JERUSALEM: Plusieurs milliers de personnes manifestent lundi soir à Jérusalem devant la Cour suprême d'Israël contre le projet de réforme de la justice qui divise profondément la société, à la veille d'une audience de ce tribunal jugée cruciale pour la suite du processus.
"Démocratie! Démocratie!" scandent les manifestants, brandissant des drapeaux israéliens, selon des journalistes de l'AFP présents sur place.
"Nous sommes ici pour essayer d'arrêter les tentatives de ce gouvernement corrompu de transformer Israël, une démocratie libérale, en un régime fasciste", a déclaré à l'AFP Michael Telias, 42 ans, professeur de neurosciences.
L'annonce du projet gouvernemental début janvier a donné lieu à l'un des plus importants mouvements de contestation qu'ait connu Israël depuis sa création en 1948.
Le camp des opposants à la réforme manifeste ainsi chaque samedi soir, principalement à Tel-Aviv, mais aussi dans de nombreuses villes du pays.
La Cour suprême doit tenir mardi une audience exceptionnelle réunissant ses 15 juges afin d'examiner des recours déposés contre une première clause du projet de réforme adoptée par le Parlement en juillet.
Cette mesure empêche la Cour suprême d'invalider une décision gouvernementale en jugeant de son "caractère raisonnable", ce qu'elle a fait à plusieurs reprises.
Pour le gouvernement, dont plusieurs membres ont accusé à plusieurs reprise la Cour suprême d'être politisée, cette institution ne devrait prendre ses décisions qu'en se fondant sur le droit.
"Nous espérons que la Cour suprême va rejeter cette proposition qui n'a pas d'autre but que d'éliminer toute forme de pouvoir qu'elle devrait justement avoir", a déclaré à l'AFP M. Elias.
"Je suis ici parce que je veux vivre dans un pays démocratique, je veux que mes enfants et mes petits-enfants puissent vivre la vie que nous avons espérée pour eux", a de son côté déclaré Miriam Galon, une retraitée venue de Givat Ela dans le nord d'Israël.
De nombreux lycéens étaient aussi présents à cette manifestation dont Lior, 17 ans, venue de Tel Aviv, pour qui "les jeunes doivent être dans la rue".
"Il est temps de se réveiller, c'est à nous de défendre notre pays et nos droits", ajoute la jeune fille.
«Compromis fictif»
Alors que plusieurs médias israéliens évoquent un accord de conciliation entre le gouvernement et l'opposition sur la poursuite de la réforme judiciaire, sous les auspices du président Isaac Herzog, le Premier ministre Benjamin Netanyahu a affirmé lundi qu'il agissait pour "parvenir à un consensus national qui rétablira l'équilibre entre les trois pouvoirs".
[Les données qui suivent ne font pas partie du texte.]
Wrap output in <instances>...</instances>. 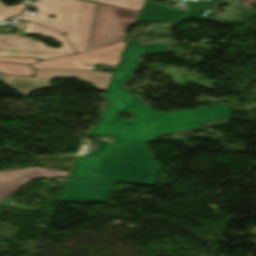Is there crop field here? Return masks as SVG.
<instances>
[{
    "label": "crop field",
    "mask_w": 256,
    "mask_h": 256,
    "mask_svg": "<svg viewBox=\"0 0 256 256\" xmlns=\"http://www.w3.org/2000/svg\"><path fill=\"white\" fill-rule=\"evenodd\" d=\"M25 7V4L8 7L0 3V22L7 19V17H14L15 15L21 14Z\"/></svg>",
    "instance_id": "15"
},
{
    "label": "crop field",
    "mask_w": 256,
    "mask_h": 256,
    "mask_svg": "<svg viewBox=\"0 0 256 256\" xmlns=\"http://www.w3.org/2000/svg\"><path fill=\"white\" fill-rule=\"evenodd\" d=\"M127 106H128V105H127ZM127 106H125L124 108H126ZM124 108H123V109H124ZM123 109H122V110H123ZM122 110H121V111H122ZM121 111H120L119 114L115 117V123L117 122L118 119H120L119 115H120ZM115 129H116V128H115ZM115 139H116V138H115Z\"/></svg>",
    "instance_id": "19"
},
{
    "label": "crop field",
    "mask_w": 256,
    "mask_h": 256,
    "mask_svg": "<svg viewBox=\"0 0 256 256\" xmlns=\"http://www.w3.org/2000/svg\"><path fill=\"white\" fill-rule=\"evenodd\" d=\"M216 0L209 1H195L193 3L186 4L189 18L200 17L205 14L208 9H212Z\"/></svg>",
    "instance_id": "12"
},
{
    "label": "crop field",
    "mask_w": 256,
    "mask_h": 256,
    "mask_svg": "<svg viewBox=\"0 0 256 256\" xmlns=\"http://www.w3.org/2000/svg\"><path fill=\"white\" fill-rule=\"evenodd\" d=\"M96 152V151H95ZM95 152H93L92 154H95Z\"/></svg>",
    "instance_id": "22"
},
{
    "label": "crop field",
    "mask_w": 256,
    "mask_h": 256,
    "mask_svg": "<svg viewBox=\"0 0 256 256\" xmlns=\"http://www.w3.org/2000/svg\"><path fill=\"white\" fill-rule=\"evenodd\" d=\"M111 76L91 71H36V78L0 73V81L26 98L35 89L51 87L49 81L55 77H77L79 80L91 83L95 88L105 91Z\"/></svg>",
    "instance_id": "6"
},
{
    "label": "crop field",
    "mask_w": 256,
    "mask_h": 256,
    "mask_svg": "<svg viewBox=\"0 0 256 256\" xmlns=\"http://www.w3.org/2000/svg\"><path fill=\"white\" fill-rule=\"evenodd\" d=\"M146 144L114 141L78 157L59 201L106 203L114 181L155 186L159 168Z\"/></svg>",
    "instance_id": "1"
},
{
    "label": "crop field",
    "mask_w": 256,
    "mask_h": 256,
    "mask_svg": "<svg viewBox=\"0 0 256 256\" xmlns=\"http://www.w3.org/2000/svg\"><path fill=\"white\" fill-rule=\"evenodd\" d=\"M0 72L12 75L33 76L34 69L30 66L0 62Z\"/></svg>",
    "instance_id": "13"
},
{
    "label": "crop field",
    "mask_w": 256,
    "mask_h": 256,
    "mask_svg": "<svg viewBox=\"0 0 256 256\" xmlns=\"http://www.w3.org/2000/svg\"><path fill=\"white\" fill-rule=\"evenodd\" d=\"M38 11L25 20L50 26L64 32L76 52L86 51L95 16V3L81 0H39L33 5ZM47 15L56 16L55 19Z\"/></svg>",
    "instance_id": "3"
},
{
    "label": "crop field",
    "mask_w": 256,
    "mask_h": 256,
    "mask_svg": "<svg viewBox=\"0 0 256 256\" xmlns=\"http://www.w3.org/2000/svg\"><path fill=\"white\" fill-rule=\"evenodd\" d=\"M144 8L185 15L184 10L170 9V8L164 7L162 4L154 3L151 0L146 1Z\"/></svg>",
    "instance_id": "16"
},
{
    "label": "crop field",
    "mask_w": 256,
    "mask_h": 256,
    "mask_svg": "<svg viewBox=\"0 0 256 256\" xmlns=\"http://www.w3.org/2000/svg\"><path fill=\"white\" fill-rule=\"evenodd\" d=\"M133 113L134 119L117 123V139L148 142L162 134L201 129L198 121H212L233 115L227 105L198 108L194 111L165 114L143 104H135L122 111Z\"/></svg>",
    "instance_id": "2"
},
{
    "label": "crop field",
    "mask_w": 256,
    "mask_h": 256,
    "mask_svg": "<svg viewBox=\"0 0 256 256\" xmlns=\"http://www.w3.org/2000/svg\"><path fill=\"white\" fill-rule=\"evenodd\" d=\"M26 33L42 34L54 38L63 43L60 49L49 48L40 42H30V38H19V35H0V48L60 52V53H75L63 34H60L48 27L35 25L30 22L26 25Z\"/></svg>",
    "instance_id": "8"
},
{
    "label": "crop field",
    "mask_w": 256,
    "mask_h": 256,
    "mask_svg": "<svg viewBox=\"0 0 256 256\" xmlns=\"http://www.w3.org/2000/svg\"><path fill=\"white\" fill-rule=\"evenodd\" d=\"M198 123L201 126V128H203L207 122H198Z\"/></svg>",
    "instance_id": "20"
},
{
    "label": "crop field",
    "mask_w": 256,
    "mask_h": 256,
    "mask_svg": "<svg viewBox=\"0 0 256 256\" xmlns=\"http://www.w3.org/2000/svg\"><path fill=\"white\" fill-rule=\"evenodd\" d=\"M252 234H256V227H253ZM254 243H256V241Z\"/></svg>",
    "instance_id": "21"
},
{
    "label": "crop field",
    "mask_w": 256,
    "mask_h": 256,
    "mask_svg": "<svg viewBox=\"0 0 256 256\" xmlns=\"http://www.w3.org/2000/svg\"><path fill=\"white\" fill-rule=\"evenodd\" d=\"M184 17L185 16H182V15L142 9L137 22L155 21V22L170 24Z\"/></svg>",
    "instance_id": "11"
},
{
    "label": "crop field",
    "mask_w": 256,
    "mask_h": 256,
    "mask_svg": "<svg viewBox=\"0 0 256 256\" xmlns=\"http://www.w3.org/2000/svg\"><path fill=\"white\" fill-rule=\"evenodd\" d=\"M139 13L98 3L89 48L127 39L126 26L135 24Z\"/></svg>",
    "instance_id": "5"
},
{
    "label": "crop field",
    "mask_w": 256,
    "mask_h": 256,
    "mask_svg": "<svg viewBox=\"0 0 256 256\" xmlns=\"http://www.w3.org/2000/svg\"><path fill=\"white\" fill-rule=\"evenodd\" d=\"M165 45H148L140 46L129 41L111 81V84L105 94V98L111 102L109 108L103 114V118L94 128L90 135H115L114 117L126 104L140 103L138 98L129 94L126 90L121 88L123 81L127 80L138 65V57L141 54L151 52H163L167 50Z\"/></svg>",
    "instance_id": "4"
},
{
    "label": "crop field",
    "mask_w": 256,
    "mask_h": 256,
    "mask_svg": "<svg viewBox=\"0 0 256 256\" xmlns=\"http://www.w3.org/2000/svg\"><path fill=\"white\" fill-rule=\"evenodd\" d=\"M68 175L69 172L53 171L42 167H33L0 173V200L33 178L60 177Z\"/></svg>",
    "instance_id": "9"
},
{
    "label": "crop field",
    "mask_w": 256,
    "mask_h": 256,
    "mask_svg": "<svg viewBox=\"0 0 256 256\" xmlns=\"http://www.w3.org/2000/svg\"><path fill=\"white\" fill-rule=\"evenodd\" d=\"M248 14H254L251 13L249 11L243 10V14L241 16H239L238 18L234 19V20H228V19H220L222 21H227V22H233V23H239V22H243L245 20L241 19L243 16L248 15ZM201 18H212V19H218V18H214V14L213 13H208L205 17H201Z\"/></svg>",
    "instance_id": "18"
},
{
    "label": "crop field",
    "mask_w": 256,
    "mask_h": 256,
    "mask_svg": "<svg viewBox=\"0 0 256 256\" xmlns=\"http://www.w3.org/2000/svg\"><path fill=\"white\" fill-rule=\"evenodd\" d=\"M64 55L69 54L0 49V61H11L25 64L38 62L36 58L46 60Z\"/></svg>",
    "instance_id": "10"
},
{
    "label": "crop field",
    "mask_w": 256,
    "mask_h": 256,
    "mask_svg": "<svg viewBox=\"0 0 256 256\" xmlns=\"http://www.w3.org/2000/svg\"><path fill=\"white\" fill-rule=\"evenodd\" d=\"M127 41L98 48L91 52L80 53L61 59L51 60L33 66L35 69H67V70H93L95 67L90 65L93 63H105L118 65L120 61V53L123 51ZM89 64V66H84Z\"/></svg>",
    "instance_id": "7"
},
{
    "label": "crop field",
    "mask_w": 256,
    "mask_h": 256,
    "mask_svg": "<svg viewBox=\"0 0 256 256\" xmlns=\"http://www.w3.org/2000/svg\"><path fill=\"white\" fill-rule=\"evenodd\" d=\"M104 4L140 11L144 0H91Z\"/></svg>",
    "instance_id": "14"
},
{
    "label": "crop field",
    "mask_w": 256,
    "mask_h": 256,
    "mask_svg": "<svg viewBox=\"0 0 256 256\" xmlns=\"http://www.w3.org/2000/svg\"><path fill=\"white\" fill-rule=\"evenodd\" d=\"M0 206H11V207H14V208H17V209H20V210H40V208H31V207L22 205L18 202H15V201H12V200H7V199L3 200L0 203Z\"/></svg>",
    "instance_id": "17"
}]
</instances>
"Si un tel accord était obtenu, personne n'empêchera sa mise en oeuvre", a ajouté M. Netanyahu, dans une mise en garde à peine voilée à certaines voies discordantes au sein de sa majorité.
Un peu plus tôt, le ministre de la Sécurité nationale Itamar Ben Gvir, du parti d'extrême-droite Force juive, avait déclaré être opposé à toute "capitulation".
"Je suis pour le dialogue mais contre la capitulation [...] cette réforme est importante pour l'Etat d'Israël", avait-il déclaré dans une vidéo diffusée par son bureau.
Le chef de l'opposition Yaïr Lapid a de son côté mis en garde lundi soir contre "une proposition de compromis fictif", dans une vidéo.
Selon le gouvernement, la réforme vise entre autres à rééquilibrer les pouvoirs, en diminuant les prérogatives de la Cour suprême au profit du Parlement.
Les opposants à la réforme craignent de leur côté que les changements proposés, en faisant sauter des garde-fous à l'action du pouvoir législatif et exécutif, ne fassent basculer la démocratie israélienne vers un système illibéral.
Ils accusent M. Netanyahu, en procès pour plusieurs affaires de corruption, de conflit d'intérêts et de vouloir cette réforme pour se sortir de ses ennuis judiciaires.